Pertanyaan tentang bahan:
1. Berdasarkan teks tentang pemusnahan kelelawar, mengapa upaya pembasmian kelelawar dapat memberikan efek yang berlawanan? Jawab dalam satu sampai tiga kalimat.
2. Menurut teks tentang pemusnahan kelelawar, di kota mana COVID-19 mula-mula muncul?

Teks yang diberikan:

- - - -

JAKARTA (SUARABARU.ID)– Pemusnahan kelelawar yang dilakukan beberapa pemerintah daerah sebagai bentuk penanganan COVID-19 tidak efektif dan berdampak akan keseimbangan ekosistem, kata peneliti biosistematika vertebrata Sigit Wiantoro.
Berdasarkan penelitian, kata peneliti Lembaga Ilmu Pengetahuan Indonesia (LIPI) itu, penularan COVID-19 terjadi antara manusia ke manusia dan mula-mula muncul di Wuhan, Cina. “Perdagangan satwa liar di Wuhan, Tiongkok yang tidak diregulasi dan sering kali ilegal adalah hal yang menyebabkan kemunculan dan persebaran virus COVID-19,” jelas peneliti di Pusat Penelitian Biologi LIPI itu dalam rilis yang diterima di Jakarta, Kamis.
Pasar satwa liar adalah tempat di mana hewan liar hasil buruan manusia dibawa dalam keadaan stres tinggi dengan fisiologi melemah setelah dipindahkan secara paksa dari alam liar. Upaya pembasmian kelelawar dapat memberikan efek yang berlawanan, karena selain tidak berdampak pada penyebaran penyakit malah bisa menyebabkan perubahan dalam ekosistem.

- - - -

Catatan yang diberikan:

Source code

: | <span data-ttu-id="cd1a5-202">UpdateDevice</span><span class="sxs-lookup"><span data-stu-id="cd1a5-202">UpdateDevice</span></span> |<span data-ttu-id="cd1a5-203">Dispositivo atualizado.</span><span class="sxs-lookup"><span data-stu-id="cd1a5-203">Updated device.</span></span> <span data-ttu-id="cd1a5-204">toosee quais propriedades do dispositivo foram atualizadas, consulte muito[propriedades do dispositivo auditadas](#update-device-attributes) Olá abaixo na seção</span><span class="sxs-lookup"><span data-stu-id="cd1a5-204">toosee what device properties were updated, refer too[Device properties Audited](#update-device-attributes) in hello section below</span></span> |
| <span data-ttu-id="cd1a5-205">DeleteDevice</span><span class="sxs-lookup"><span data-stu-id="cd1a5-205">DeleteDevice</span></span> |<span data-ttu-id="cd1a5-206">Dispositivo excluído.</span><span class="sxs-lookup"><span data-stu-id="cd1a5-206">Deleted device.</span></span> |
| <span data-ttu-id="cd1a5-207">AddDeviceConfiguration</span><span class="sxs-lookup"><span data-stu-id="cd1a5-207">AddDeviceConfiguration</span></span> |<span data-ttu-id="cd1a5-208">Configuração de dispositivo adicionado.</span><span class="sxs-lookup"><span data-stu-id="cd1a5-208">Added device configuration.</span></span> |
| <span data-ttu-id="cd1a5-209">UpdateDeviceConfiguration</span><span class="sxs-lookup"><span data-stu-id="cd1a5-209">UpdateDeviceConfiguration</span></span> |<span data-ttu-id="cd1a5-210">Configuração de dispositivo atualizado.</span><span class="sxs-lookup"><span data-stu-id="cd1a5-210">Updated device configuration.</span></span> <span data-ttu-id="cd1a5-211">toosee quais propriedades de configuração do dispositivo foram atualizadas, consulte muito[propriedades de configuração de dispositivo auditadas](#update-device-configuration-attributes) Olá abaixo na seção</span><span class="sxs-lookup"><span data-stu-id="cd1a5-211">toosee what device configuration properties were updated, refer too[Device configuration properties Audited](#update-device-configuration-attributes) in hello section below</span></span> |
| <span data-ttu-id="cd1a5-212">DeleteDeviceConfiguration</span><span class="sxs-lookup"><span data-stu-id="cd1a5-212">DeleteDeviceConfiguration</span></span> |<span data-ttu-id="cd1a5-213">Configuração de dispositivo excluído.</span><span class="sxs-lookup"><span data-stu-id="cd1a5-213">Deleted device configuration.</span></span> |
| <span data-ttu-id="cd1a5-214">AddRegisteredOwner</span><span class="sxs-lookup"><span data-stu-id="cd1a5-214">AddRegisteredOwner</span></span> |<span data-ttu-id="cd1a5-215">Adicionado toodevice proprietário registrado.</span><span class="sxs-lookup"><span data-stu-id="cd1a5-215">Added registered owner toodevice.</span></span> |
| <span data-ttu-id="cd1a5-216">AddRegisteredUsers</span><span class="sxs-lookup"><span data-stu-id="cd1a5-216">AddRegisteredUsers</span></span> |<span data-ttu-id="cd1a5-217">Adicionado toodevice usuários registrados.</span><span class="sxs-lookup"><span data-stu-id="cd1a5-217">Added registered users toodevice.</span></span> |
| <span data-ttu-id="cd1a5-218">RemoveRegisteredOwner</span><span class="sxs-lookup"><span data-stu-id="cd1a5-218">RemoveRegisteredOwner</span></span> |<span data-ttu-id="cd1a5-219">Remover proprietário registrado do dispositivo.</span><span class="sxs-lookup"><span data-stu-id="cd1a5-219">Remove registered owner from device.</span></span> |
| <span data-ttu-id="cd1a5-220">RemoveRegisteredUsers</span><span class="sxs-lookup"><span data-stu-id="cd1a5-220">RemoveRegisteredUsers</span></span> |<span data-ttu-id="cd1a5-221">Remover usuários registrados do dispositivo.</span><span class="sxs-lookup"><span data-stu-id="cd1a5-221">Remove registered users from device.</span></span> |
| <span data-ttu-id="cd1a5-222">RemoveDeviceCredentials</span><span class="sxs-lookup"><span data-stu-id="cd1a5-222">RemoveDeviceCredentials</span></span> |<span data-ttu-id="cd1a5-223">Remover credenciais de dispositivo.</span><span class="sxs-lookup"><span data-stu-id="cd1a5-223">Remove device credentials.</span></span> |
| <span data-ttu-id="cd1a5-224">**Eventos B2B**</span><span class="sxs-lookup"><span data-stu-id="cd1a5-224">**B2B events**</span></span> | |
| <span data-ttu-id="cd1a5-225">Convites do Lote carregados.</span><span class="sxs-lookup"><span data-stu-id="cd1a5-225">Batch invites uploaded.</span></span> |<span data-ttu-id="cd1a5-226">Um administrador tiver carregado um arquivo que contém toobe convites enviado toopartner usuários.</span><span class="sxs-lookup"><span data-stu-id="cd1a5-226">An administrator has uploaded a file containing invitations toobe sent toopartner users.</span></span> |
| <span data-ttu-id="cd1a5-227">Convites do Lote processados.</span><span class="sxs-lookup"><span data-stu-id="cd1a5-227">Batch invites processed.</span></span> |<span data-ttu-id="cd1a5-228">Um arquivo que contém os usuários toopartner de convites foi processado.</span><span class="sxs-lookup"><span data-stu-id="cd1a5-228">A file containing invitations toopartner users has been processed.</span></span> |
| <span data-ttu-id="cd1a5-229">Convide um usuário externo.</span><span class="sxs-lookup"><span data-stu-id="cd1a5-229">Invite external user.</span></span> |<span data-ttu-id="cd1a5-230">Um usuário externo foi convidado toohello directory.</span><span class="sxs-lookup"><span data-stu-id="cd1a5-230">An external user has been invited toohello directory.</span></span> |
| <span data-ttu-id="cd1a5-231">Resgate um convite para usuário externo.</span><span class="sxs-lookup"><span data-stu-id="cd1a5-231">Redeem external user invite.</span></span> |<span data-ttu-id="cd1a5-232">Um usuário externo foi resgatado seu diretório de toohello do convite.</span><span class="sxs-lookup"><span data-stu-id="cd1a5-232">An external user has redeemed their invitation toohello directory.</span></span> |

- - - -

Jawaban berurutan:
1. Upaya pembasmian kelelawar tidak berdampak pada penyebaran penyakit. Upaya itu malah bisa menyebabkan perubahan dalam ekosistem.

2. COVID-19 mula-mula muncul di Wuhan, Cina.